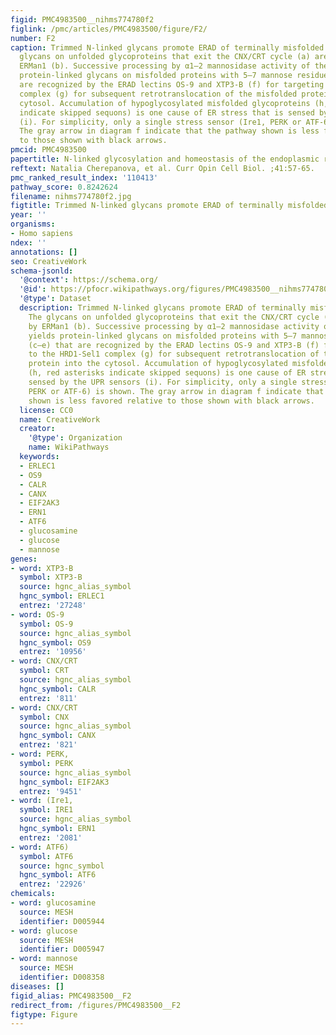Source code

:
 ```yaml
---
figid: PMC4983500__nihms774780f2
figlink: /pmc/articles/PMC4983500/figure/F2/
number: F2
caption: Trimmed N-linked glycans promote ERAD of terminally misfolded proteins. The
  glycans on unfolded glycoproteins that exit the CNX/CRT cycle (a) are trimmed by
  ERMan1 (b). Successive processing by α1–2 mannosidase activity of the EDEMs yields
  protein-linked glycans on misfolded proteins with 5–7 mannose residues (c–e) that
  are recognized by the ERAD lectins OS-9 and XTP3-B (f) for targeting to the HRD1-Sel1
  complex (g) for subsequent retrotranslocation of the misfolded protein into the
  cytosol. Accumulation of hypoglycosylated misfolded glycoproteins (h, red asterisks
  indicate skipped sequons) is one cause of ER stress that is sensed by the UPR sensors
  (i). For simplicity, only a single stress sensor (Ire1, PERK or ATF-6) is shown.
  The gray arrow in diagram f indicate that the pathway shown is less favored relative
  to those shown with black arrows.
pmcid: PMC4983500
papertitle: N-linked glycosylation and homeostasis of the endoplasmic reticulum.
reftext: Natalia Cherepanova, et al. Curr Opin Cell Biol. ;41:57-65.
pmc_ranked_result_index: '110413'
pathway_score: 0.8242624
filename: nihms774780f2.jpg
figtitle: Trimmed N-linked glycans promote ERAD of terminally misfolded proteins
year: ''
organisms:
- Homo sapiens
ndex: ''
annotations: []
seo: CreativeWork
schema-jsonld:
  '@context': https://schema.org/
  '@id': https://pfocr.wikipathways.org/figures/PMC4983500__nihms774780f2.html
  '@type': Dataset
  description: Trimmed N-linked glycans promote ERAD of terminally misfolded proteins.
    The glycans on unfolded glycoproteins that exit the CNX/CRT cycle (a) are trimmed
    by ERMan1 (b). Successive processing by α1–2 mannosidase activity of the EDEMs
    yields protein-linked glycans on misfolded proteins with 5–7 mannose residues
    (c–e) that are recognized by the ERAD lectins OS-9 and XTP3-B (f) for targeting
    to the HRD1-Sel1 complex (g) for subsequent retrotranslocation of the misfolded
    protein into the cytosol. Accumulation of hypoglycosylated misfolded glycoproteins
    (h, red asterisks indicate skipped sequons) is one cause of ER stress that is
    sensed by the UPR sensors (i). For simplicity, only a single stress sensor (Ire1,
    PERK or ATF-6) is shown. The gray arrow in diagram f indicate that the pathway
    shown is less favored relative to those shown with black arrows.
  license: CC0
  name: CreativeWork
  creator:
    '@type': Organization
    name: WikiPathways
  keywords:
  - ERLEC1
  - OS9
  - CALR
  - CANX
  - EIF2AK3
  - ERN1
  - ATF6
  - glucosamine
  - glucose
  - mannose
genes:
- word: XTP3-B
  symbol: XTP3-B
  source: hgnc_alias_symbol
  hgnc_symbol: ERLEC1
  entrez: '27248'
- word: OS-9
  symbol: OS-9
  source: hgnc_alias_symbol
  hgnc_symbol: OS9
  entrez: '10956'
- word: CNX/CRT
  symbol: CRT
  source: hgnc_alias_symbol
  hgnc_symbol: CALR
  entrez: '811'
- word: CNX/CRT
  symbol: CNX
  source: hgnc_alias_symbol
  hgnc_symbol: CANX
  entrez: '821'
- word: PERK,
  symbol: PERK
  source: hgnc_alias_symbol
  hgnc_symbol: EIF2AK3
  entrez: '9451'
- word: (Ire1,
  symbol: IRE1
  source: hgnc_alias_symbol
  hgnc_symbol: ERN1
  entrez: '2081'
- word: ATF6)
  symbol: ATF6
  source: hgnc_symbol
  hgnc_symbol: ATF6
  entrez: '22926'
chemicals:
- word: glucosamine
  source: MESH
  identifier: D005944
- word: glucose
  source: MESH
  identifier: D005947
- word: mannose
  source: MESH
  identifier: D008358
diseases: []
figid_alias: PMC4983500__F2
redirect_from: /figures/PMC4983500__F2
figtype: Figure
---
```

- [Task details] For every line above that has "retrotranslocation" in it, copy the line.

- [Completed exercise]
  complex (g) for subsequent retrotranslocation of the misfolded protein into the
    to the HRD1-Sel1 complex (g) for subsequent retrotranslocation of the misfolded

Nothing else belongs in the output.